O Templo da Loucura Bela - O delírio sagrado de Francisco Brennand
08/10/2025 -
Por Zé da Flauta*
Entrar na Oficina de Francisco Brennand é atravessar um portal. Não se pisa mais no Recife comum, mas em um território suspenso, uma dobra do tempo onde o barro fala e a história sussurra por entre esculturas que parecem seres vindos de um sonho antigo.
O silêncio
O silêncio ali tem som. É o som das mãos que moldaram o impossível, das furnas que ardem lembrando o nascimento do mundo, e das paredes que respiram arte como quem exala alma.
Pedra, tijolo e argila
A primeira impressão é de espanto. Colunas, torres, criaturas híbridas, deuses, mulheres, pássaros, monstros e anjos se misturam num delírio ordenado. Cada peça é um corpo em transe. Cada rosto de barro olha de volta com uma sabedoria que não é deste tempo. E o visitante, pobre mortal, sente-se parte de uma conspiração cósmica, como se tivesse entrado num sonho onde tudo o que era pedra, tijolo e argila resolveu viver.
Fornos e sombras
O chão parece ter memória. As esculturas, guardiãs. O céu, um teto cúmplice da loucura. É uma Babilônia nordestina, um templo pagão erguido à força de gênio e solidão. Francisco Brennand não construiu apenas uma oficina: ergueu um mundo.
Um mundo paralelo onde Eros e Tanatos dançam entre fornos e sombras, e onde o barro, em vez de se conformar ao fogo, se reinventa em eternidade.

Erotismo e encantamento
Ali, a realidade perde contorno.
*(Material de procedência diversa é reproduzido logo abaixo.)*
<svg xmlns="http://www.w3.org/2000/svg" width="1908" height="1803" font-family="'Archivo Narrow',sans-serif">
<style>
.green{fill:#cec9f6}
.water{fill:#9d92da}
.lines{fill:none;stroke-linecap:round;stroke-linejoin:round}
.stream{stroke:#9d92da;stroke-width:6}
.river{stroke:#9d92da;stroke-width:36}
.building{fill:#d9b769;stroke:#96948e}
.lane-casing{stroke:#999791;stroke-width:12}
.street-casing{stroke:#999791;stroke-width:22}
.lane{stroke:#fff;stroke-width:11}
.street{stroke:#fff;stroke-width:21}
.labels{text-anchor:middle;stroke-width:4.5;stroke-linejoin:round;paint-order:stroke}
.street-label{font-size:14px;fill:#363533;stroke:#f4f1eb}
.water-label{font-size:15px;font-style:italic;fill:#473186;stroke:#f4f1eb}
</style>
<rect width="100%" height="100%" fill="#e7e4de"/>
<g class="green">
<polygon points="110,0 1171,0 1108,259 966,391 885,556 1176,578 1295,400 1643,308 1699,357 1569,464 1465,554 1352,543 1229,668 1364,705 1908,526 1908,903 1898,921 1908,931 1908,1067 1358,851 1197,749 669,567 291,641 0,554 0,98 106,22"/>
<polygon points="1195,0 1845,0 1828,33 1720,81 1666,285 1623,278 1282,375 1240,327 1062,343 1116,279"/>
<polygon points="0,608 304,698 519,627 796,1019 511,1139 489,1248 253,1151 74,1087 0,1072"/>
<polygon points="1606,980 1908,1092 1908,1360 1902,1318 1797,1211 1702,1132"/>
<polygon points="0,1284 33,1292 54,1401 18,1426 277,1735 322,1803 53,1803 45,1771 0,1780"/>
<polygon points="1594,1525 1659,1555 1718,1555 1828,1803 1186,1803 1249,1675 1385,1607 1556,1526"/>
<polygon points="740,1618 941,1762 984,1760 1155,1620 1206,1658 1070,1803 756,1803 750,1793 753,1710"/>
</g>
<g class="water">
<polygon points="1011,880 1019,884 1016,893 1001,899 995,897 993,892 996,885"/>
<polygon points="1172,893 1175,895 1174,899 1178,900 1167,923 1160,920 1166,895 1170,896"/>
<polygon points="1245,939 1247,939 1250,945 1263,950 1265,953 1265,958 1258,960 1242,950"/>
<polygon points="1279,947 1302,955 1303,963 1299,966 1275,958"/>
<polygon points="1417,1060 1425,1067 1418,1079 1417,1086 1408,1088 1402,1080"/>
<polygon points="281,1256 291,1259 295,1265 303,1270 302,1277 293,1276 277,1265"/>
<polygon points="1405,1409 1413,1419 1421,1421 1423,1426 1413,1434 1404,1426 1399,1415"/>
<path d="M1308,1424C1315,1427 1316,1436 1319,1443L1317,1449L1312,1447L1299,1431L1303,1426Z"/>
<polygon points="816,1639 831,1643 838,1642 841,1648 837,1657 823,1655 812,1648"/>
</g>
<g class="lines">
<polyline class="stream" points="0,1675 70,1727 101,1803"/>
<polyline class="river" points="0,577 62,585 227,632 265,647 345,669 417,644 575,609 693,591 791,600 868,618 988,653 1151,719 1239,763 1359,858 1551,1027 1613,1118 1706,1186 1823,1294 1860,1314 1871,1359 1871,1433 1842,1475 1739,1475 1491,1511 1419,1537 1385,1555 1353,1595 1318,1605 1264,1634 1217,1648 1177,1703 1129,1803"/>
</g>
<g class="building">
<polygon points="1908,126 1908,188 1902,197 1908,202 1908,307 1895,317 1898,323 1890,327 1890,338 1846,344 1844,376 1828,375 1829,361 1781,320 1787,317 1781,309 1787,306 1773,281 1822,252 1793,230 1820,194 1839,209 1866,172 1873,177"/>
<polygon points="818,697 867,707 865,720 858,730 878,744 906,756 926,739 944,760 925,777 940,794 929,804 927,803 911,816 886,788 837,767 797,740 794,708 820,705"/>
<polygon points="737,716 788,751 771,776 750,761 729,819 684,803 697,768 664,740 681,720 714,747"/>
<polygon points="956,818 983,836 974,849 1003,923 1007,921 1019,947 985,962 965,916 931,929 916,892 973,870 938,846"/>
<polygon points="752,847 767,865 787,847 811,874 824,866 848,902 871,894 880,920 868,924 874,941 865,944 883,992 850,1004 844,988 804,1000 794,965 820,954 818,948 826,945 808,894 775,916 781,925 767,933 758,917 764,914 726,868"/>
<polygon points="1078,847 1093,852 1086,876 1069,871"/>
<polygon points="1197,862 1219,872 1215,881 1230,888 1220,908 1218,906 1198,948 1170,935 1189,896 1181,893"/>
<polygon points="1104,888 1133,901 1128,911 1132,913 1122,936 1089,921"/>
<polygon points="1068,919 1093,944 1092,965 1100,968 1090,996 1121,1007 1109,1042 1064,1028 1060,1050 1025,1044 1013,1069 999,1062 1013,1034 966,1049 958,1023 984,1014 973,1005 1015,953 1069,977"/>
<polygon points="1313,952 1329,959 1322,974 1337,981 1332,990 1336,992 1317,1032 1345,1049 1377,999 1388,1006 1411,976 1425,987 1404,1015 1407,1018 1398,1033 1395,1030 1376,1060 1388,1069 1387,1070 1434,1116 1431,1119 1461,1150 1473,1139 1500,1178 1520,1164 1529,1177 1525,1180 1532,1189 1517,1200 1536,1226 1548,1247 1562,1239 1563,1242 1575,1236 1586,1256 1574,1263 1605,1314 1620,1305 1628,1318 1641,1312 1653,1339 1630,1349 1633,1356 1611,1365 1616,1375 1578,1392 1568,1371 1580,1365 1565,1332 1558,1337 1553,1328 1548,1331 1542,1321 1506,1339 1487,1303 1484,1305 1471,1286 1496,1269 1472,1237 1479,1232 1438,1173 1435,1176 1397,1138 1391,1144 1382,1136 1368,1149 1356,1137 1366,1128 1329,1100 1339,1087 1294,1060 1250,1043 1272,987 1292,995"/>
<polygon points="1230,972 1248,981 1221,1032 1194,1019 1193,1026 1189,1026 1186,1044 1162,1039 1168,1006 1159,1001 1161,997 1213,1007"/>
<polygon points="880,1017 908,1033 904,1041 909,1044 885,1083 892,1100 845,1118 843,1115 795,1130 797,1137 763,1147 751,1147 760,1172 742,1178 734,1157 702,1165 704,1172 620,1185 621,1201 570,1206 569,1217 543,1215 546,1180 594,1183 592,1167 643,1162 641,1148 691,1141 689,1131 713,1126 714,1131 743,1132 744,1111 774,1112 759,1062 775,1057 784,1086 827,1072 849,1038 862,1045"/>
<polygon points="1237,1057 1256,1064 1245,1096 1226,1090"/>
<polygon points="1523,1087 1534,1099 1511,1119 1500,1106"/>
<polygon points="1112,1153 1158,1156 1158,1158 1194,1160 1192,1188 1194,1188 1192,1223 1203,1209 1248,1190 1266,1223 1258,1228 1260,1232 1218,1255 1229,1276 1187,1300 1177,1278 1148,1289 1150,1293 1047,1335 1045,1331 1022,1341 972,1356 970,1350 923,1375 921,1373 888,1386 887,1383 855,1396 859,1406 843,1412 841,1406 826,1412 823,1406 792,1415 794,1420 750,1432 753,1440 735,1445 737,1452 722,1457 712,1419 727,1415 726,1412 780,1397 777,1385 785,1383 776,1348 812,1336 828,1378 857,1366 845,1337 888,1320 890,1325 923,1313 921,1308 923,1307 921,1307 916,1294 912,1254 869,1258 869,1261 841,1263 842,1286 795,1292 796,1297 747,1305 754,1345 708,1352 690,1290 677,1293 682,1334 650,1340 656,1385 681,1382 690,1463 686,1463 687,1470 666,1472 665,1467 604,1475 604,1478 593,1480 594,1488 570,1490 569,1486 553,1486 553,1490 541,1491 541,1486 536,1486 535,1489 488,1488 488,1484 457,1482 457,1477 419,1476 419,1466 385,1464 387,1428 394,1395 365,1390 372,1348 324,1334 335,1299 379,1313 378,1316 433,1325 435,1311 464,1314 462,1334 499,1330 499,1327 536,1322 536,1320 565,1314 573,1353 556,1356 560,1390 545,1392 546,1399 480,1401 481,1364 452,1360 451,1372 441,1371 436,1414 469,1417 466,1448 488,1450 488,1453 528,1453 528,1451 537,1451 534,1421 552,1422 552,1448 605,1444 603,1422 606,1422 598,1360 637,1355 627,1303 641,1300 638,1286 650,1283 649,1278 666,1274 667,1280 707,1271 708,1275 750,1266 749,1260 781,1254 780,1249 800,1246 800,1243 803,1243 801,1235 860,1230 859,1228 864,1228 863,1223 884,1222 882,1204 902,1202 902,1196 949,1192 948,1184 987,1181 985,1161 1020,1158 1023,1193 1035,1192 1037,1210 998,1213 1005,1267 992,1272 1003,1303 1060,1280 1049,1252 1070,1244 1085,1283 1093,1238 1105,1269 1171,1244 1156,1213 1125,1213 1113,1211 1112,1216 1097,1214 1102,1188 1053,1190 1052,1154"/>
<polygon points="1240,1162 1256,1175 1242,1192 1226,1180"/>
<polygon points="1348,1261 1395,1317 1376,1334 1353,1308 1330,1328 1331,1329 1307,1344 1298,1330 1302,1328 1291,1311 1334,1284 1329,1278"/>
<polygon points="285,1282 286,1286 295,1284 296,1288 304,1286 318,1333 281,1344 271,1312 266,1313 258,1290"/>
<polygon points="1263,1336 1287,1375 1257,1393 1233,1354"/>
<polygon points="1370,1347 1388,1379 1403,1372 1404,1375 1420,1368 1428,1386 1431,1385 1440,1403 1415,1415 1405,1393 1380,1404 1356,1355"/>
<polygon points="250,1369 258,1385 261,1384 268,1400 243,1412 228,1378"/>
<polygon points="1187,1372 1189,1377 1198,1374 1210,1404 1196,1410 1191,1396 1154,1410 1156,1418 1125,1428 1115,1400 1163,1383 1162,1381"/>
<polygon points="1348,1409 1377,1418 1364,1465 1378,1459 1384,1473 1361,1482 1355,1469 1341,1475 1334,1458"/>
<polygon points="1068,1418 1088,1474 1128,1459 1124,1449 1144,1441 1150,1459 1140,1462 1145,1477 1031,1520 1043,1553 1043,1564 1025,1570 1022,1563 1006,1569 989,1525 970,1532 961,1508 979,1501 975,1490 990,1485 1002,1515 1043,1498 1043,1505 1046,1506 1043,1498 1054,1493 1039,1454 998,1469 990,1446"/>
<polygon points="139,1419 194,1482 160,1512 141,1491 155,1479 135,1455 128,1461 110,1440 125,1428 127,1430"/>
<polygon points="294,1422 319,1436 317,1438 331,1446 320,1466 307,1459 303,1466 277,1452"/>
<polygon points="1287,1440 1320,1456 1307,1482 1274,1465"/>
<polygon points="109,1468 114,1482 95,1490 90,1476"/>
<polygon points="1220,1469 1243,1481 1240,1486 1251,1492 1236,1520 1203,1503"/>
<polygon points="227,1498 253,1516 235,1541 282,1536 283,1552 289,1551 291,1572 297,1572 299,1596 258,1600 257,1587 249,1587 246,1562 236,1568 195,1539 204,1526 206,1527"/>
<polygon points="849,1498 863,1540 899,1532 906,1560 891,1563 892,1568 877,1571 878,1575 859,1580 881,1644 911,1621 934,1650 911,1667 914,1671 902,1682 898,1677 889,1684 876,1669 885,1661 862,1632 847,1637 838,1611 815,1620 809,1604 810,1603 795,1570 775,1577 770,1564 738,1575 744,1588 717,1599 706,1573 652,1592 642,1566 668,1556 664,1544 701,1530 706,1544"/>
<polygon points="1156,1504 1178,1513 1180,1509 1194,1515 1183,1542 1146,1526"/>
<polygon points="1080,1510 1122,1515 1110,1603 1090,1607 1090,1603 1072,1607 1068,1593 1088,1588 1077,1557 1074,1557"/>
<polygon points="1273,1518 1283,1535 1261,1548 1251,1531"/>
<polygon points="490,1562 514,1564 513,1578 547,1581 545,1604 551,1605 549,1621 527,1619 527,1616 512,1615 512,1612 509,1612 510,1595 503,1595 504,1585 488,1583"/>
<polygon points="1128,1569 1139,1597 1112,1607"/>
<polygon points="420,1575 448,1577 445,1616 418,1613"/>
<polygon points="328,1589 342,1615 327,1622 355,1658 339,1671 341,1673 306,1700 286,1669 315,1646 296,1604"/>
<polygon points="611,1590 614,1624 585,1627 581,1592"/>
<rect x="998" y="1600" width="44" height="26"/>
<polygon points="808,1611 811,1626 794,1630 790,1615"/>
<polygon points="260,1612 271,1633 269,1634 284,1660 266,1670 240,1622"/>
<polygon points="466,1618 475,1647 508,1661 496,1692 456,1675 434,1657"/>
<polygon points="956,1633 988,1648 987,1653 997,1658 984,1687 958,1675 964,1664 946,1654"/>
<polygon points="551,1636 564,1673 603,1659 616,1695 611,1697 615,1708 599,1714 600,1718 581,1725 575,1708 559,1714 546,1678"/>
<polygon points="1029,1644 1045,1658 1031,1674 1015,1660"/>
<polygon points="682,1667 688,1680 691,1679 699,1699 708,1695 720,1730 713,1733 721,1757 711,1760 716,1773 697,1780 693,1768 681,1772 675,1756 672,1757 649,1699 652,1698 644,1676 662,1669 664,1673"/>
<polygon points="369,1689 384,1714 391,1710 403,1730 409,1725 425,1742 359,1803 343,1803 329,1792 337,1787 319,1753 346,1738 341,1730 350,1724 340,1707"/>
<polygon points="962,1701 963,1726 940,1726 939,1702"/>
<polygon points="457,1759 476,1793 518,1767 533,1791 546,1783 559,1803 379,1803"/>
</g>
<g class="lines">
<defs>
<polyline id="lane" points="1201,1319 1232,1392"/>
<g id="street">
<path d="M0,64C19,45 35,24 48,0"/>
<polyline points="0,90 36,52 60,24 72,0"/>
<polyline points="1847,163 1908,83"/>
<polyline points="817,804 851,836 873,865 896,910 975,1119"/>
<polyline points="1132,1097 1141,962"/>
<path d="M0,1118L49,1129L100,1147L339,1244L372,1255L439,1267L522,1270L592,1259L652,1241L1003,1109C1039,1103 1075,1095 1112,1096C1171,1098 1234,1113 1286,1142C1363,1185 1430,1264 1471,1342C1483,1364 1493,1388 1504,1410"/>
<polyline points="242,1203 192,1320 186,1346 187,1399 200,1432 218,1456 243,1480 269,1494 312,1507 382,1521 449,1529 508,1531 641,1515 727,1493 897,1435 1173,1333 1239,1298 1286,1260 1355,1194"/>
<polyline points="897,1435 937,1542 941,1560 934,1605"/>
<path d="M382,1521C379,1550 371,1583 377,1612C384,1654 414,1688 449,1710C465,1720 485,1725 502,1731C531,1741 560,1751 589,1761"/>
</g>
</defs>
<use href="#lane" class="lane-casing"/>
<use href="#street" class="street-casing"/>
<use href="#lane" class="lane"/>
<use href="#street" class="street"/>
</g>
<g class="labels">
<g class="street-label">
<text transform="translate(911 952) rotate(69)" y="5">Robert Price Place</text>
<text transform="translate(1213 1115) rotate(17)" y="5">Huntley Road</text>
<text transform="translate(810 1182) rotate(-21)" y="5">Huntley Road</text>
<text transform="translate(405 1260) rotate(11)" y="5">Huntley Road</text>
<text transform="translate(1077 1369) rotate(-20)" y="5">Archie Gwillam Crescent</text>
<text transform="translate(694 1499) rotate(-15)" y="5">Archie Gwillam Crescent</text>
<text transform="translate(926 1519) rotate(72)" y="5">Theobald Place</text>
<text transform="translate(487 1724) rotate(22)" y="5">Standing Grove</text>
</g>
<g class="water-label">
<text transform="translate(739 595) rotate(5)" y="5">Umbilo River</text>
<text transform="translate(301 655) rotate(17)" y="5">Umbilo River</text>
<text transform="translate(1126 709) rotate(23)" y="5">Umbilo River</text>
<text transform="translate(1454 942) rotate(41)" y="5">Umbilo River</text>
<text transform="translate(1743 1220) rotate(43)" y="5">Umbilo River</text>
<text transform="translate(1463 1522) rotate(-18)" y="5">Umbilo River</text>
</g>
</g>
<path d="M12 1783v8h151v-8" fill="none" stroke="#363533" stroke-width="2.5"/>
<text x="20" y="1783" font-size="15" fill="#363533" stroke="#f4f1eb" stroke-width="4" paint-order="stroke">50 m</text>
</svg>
O tempo se dobra, o espaço se dilata e a gente se percebe pequeno diante da grandeza de uma mente que sonhou sem pedir licença. Não há beleza domesticada, há vertigem, espanto, erotismo e encantamento. É como visitar o inconsciente do próprio Recife, aquele que o Atlântico um dia escondeu e Brennand desenterrou com as mãos.
Realidade
Ao deixar a Oficina, o visitante sente que volta para o Recife, mas o Recife não é mais o mesmo. O ar parece mais espesso, o sol mais lento, as paredes da cidade mais banais. Tudo lá fora perdeu um pouco da intensidade que havia dentro. É como acordar de um sonho e descobrir que o sonho era mais real do que a vida.
Razão e loucura
Francisco Brennand viveu enclausurado num delírio lúcido, e nos deu de presente, o mapa de um território onde razão e loucura se abraçam. Sua Oficina é mais que ateliê, é útero e oráculo, é o umbigo ardente de um Recife paralelo.
Lição
E talvez seja essa a maior lição daquele homem que moldava deuses com as próprias mãos, a de que o barro também tem memória, e a eternidade, quando quer existir, escolhe um artista para se hospedar.
Até a próxima!
*Zé da Flauta é músico, compositor, filósofo e escritor.